Boutique Investment Philosophy

The art to making sure long-term investing matches your life’s needs.

At Boutique, our Investment Committee has over 30 years of investment market experience and draws on the very best research and advice from our independent investment consultants.

We believe that no one firm can provide strategic advice as well as understand the full investment markets, so we have partnered with several industry-leading consultants that provide us with advice to create the best investment outcomes for our clients. With the help of our independent consultants, our investment committee is constantly reviewing the investment landscape to ensure our client’s needs are fulfilled and that they are on track to achieve what they want in life.

Our Investment Process.

Understand your current position and what you want out of life.

Assess your tolerance to risk taking and create an investment plan that suit.

Structure the investments to suit the risk you want to take – and model out these outcomes.

Overlay a globally diversified investment exposure with consideration on fees and tax management.

Manage and stress test outcomes to make sure on track.

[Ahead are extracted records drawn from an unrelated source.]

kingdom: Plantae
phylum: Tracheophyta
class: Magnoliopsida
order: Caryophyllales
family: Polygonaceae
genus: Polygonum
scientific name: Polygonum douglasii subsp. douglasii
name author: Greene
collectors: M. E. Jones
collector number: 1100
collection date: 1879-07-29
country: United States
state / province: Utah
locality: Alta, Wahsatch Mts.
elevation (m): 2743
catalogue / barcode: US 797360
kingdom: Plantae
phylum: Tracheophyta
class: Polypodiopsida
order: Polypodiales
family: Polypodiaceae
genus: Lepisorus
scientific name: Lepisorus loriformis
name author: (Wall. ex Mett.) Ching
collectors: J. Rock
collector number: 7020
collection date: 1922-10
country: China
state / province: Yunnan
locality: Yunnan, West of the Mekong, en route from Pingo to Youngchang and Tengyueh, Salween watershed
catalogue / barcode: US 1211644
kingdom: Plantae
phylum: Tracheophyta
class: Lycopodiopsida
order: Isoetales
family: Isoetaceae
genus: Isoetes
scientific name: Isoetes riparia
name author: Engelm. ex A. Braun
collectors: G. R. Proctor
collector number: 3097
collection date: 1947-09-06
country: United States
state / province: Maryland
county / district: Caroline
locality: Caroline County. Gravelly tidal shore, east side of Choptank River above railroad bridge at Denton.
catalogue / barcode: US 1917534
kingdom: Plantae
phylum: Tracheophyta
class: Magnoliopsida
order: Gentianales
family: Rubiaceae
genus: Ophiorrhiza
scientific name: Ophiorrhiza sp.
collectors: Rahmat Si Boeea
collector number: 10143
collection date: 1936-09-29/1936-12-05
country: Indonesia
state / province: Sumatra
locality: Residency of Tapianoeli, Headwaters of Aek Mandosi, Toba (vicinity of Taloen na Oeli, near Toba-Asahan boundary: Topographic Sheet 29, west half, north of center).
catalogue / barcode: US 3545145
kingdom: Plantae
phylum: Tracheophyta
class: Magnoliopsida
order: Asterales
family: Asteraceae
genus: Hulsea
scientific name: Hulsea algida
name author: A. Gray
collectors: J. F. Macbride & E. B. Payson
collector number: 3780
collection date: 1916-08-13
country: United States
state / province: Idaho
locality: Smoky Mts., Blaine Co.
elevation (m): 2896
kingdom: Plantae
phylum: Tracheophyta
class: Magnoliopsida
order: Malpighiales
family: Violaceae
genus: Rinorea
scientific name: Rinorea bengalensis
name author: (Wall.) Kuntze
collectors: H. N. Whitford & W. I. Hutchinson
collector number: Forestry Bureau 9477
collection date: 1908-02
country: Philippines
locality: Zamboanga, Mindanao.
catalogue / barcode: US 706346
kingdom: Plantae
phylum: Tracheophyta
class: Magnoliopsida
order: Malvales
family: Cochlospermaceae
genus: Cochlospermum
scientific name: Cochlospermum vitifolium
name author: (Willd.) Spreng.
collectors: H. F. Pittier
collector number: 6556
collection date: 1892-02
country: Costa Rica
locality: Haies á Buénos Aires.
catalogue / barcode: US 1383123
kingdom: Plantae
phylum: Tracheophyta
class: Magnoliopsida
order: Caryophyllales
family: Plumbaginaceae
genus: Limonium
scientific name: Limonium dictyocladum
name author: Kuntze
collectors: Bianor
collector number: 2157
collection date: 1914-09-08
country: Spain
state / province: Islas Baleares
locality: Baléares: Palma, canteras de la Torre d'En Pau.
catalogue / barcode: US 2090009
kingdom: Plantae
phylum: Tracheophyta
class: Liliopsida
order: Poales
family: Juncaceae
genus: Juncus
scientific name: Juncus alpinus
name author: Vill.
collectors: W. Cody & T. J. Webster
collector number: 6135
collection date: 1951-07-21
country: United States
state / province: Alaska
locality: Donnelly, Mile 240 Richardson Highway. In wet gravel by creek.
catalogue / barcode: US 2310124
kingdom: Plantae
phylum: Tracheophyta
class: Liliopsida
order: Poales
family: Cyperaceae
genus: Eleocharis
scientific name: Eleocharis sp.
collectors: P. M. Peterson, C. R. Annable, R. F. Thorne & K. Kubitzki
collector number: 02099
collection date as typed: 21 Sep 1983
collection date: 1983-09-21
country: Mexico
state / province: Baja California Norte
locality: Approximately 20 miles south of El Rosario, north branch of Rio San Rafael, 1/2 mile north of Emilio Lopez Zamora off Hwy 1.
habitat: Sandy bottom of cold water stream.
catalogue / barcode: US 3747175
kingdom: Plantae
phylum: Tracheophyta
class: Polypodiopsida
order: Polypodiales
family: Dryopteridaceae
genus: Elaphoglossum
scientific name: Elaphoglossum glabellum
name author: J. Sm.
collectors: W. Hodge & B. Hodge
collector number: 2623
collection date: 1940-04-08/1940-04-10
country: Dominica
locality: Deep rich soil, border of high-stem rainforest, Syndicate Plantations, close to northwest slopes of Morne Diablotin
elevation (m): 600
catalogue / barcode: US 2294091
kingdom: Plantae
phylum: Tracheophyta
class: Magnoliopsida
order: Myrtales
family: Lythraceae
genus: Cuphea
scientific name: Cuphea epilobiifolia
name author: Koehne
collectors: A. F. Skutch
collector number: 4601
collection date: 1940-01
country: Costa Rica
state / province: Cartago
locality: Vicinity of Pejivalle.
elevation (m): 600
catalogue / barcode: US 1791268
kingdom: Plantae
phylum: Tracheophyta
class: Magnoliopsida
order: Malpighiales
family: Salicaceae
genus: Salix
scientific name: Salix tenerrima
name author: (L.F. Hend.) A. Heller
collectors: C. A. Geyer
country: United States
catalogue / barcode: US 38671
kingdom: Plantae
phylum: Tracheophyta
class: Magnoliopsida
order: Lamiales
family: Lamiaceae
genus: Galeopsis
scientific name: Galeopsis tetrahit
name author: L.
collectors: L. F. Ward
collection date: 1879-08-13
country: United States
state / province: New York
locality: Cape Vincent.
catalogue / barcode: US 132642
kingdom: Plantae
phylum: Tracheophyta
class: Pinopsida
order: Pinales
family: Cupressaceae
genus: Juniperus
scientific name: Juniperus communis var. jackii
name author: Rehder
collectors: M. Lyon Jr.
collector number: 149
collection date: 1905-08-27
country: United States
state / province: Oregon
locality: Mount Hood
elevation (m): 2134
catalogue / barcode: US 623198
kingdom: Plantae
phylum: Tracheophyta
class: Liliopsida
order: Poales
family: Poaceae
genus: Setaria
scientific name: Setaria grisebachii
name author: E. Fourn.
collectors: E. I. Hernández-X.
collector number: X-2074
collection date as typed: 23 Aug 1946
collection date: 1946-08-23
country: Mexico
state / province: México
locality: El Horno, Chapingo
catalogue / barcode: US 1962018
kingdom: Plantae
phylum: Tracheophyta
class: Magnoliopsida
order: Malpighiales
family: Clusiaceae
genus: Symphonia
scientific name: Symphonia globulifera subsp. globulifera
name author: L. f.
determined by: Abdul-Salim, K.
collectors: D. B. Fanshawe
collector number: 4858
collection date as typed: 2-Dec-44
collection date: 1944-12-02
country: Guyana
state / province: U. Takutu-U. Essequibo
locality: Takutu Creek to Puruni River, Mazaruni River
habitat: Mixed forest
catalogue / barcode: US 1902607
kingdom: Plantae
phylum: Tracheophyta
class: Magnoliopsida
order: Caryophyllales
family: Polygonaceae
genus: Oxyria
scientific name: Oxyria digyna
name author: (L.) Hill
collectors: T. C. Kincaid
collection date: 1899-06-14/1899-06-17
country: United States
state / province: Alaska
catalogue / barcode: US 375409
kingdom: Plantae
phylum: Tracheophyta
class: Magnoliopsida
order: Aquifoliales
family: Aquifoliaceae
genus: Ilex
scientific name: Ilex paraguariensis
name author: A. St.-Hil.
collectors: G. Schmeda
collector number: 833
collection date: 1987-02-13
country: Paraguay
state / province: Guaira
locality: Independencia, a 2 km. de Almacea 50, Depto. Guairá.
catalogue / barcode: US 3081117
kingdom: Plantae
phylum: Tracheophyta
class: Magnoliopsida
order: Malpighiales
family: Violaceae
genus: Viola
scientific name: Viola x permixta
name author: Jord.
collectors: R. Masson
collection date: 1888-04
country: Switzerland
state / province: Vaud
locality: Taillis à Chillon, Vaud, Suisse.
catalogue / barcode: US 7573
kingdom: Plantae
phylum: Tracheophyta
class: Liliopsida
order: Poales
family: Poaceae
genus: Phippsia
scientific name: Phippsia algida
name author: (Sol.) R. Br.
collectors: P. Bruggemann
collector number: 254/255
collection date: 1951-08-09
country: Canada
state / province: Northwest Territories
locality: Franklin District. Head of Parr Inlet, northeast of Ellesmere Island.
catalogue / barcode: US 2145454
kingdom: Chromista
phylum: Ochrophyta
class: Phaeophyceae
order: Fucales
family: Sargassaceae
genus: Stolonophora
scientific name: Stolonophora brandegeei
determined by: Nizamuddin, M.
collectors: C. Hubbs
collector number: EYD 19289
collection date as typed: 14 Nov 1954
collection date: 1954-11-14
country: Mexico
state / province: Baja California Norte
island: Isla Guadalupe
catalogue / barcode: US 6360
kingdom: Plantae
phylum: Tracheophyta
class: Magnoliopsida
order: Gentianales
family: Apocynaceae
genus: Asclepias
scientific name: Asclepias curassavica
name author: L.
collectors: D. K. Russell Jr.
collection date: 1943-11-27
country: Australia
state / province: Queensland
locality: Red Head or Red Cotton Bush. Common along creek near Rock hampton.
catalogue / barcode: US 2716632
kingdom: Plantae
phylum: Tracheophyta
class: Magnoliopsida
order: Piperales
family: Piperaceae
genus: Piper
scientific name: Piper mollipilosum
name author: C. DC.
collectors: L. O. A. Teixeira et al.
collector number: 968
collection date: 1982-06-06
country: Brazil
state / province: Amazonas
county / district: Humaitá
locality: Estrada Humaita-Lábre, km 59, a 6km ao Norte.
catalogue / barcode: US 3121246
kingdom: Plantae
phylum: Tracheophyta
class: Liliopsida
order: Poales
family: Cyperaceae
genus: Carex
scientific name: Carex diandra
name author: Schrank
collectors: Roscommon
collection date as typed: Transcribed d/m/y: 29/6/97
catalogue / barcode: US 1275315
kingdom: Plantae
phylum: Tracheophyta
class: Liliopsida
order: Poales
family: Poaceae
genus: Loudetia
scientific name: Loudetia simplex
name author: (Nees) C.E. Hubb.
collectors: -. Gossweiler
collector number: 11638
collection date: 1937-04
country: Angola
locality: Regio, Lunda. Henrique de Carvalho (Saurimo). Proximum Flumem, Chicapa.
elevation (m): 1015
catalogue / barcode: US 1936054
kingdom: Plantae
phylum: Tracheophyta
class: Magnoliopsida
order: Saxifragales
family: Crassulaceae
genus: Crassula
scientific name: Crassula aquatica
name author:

When investing at a more granular level we focus on the following 6 Core Principles

1

Specialist & Evidence Based Investment Research is fundamental in underpinning our investment teams recommendations. Investment management is a specialist area which requires a team approach to ensure the breadth of the investment markets are covered both domestically and internationally.   We believe that although our Boutique Financial Advisers team are highly experienced, investment research should be performed by those who ‘do this every day’. To act as our research team, we appointed Zenith Investment Partners who review our portfolios daily, recommend investment changes, and provide our Investment Committee with macro views of the investment landscape. In addition, each month our team are provided with advice and commentary on our manager selection, asset allocation and risk position.

2

Diversification is essential to enhance long term risk-adjusted returns. Research shows that a well-diversified portfolio is the best way to achieve our clients’ investment objectives over the long term. Diversification is achieved primarily through asset allocation, but also via a blending of strategies and investment styles within each of the main asset classes.  We believe that having exposure to Australian or International shares shouldn’t be limited to the top 100 companies on the stock exchange. Small weightings to emerging and midcap companies assists in capturing different stages of investment cycles alongside exposure to Australian & International Property, Cash, Fixed Interest and Alternate Investments such as domestic and international infrastructure. We also know from research that tactical tilts across all of these sectors can add value over time rather than being stagnant, and that timing of enacting any changes is important.  Rebalancing of portfolios will also occur if market weights drift from strategic asset allocations.

3

Cost & tax efficiency is at the forefront of our mind to ensure clients are not paying investment fees or taxes that are unjustified. Using a Separately Managed Account (SMA), not only allows us to access preferred institutional pricing through our investment consultants but also gives us the ability to control the mix of index and active managers to align with our policy on acceptable manager costs.  We are also very mindful of tax consequences so with our consultants we have developed a range of specific portfolios to accommodate our client’s individual taxation needs.

4

An Index and Active blend of investments, in our opinion, will work well during differing stages of the investment cycle and assist in the longer-term balancing of risk and return. We also believe that certain segment markets such as emerging companies (that is companies not in the top 100 or 200 tier), emerging countries and alternate investments, such as infrastructure, can be accessed more effectively by active managers who have control over investment selection.  We use active management where it can be justified to trade off the higher cost with potential benefits including outperformance potential, reduction of portfolio volatility and in some cases for specific clients, that may be chasing a specific investment outcome such as income generation.

5

Cashflow being the cornerstone of our set of portfolio principals as the income generation from investments within portfolios can assist with ongoing cash needs and liquidity in environments where capital growth returns are challenged. Whilst this need is different for every client, what is consistent is that every client needs a plan that suits their circumstances.  As clients are still working or accumulating assets, generally the income from core portfolios are reinvested back into the market automatically to help maximise long-term returns and assist with the timing risk of investing. As our clients’ circumstances change this can be varied to ensure funds are held in a ready accessible solution to help fund lifestyle needs.

6

And finally, liquidity of funds which is essential to our client’s financial security and for this reason (for the bulk of our passive investor clients) we prioritise liquid investments and minimise exposure to unlisted growth assets.  Market cycles cannot be controlled so we believe that being able to have a ‘see-through’ valuation on investments is always important. Decisions around asset allocation changes, access and disbursement of these core funds can then be made with the full picture available.